George Baxter's stand at the 'Great Exhibition' Crystal Palace, London, 1851
George Baxter (1804–1867) was an English born artist and printer based in London. He is credited with the invention of commercially viable colour printing. Baxter was born in Lewes, Sussex, the second son of John Baxter, a printer. At 20, Baxter was illustrating books printed by his father; at 23 Baxter moved to London to be apprenticed to Samuel Williams, a wood engraver.
In 1827 Baxter set up business on his own and married Mary Harrild. The following year Baxter began to experiment with his own methods of colour printing with the use of woodblocks – his first known colour print, Butterflies, was published in 1829. In 1835 Baxter was granted Patent No. 6916 – Improvements in Producing Coloured Steel Plate, Copper Plate and other Impressions, which outlined the combined intaglio and relief process he would continue to use for the next thirty years. Despite his technical excellence and the general popularity of his prints, Baxter’s business was never profitable – his process was laborious and it seems likely that his perfectionism prevented him from completing many of his commissioned works on time.
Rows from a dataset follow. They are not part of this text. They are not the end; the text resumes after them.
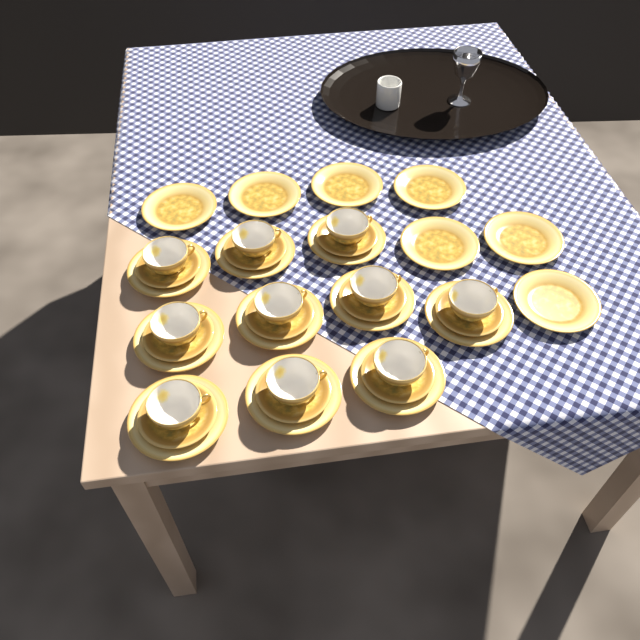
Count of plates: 17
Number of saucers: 10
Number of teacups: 10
A number of printers purchased a licence from Baxter, following the renewal of his patent in 1849. The most well known of these was Abraham Le Blond.
Baxter's process for producing colour prints combined relief and intaglio printing methods. A 'key' plate was prepared, usually made of steel and using any combination of engraving techniques. Following printing of the key plate, relief blocks were prepared, usually from wood but also from zinc or copper, using impressions of the key plate to create the blocks. Usually one block was prepared for each colour, each being superimposed on the other, although sometimes two or more colours or tints were included on the same block, requiring hand inking of each individual area. Sometimes up to 24 separate colours were used, although ten could be considered an average number. Hand colouring was frequently used to highlight certain areas as well as a hand applied glaze.
His work was widely used by the London Missionary Society and attracted great interest from the Royal Family, especially Prince Albert who encouraged Baxter to exhibit at the Great Exhibition of 1851. Baxter produced large quantities of about 400 different subjects and brought colour printing to the masses. Although his work was initially used as book illustrations, he soon found a market for his prints as decorative subjects for the home and was a catalyst for many other printers who recognised the commercial potential of this type of work.
Baxter's skill and talent as an artist is unquestionable, but as a businessman he was unable to convert his talent into commercial success.Baxter's printing business ended in bankruptcy in 1865 after experiencing financial problems for many years. George Baxter died in 1867, after an accident involving a horse omnibus.
His legacy of prints have now become collectors items.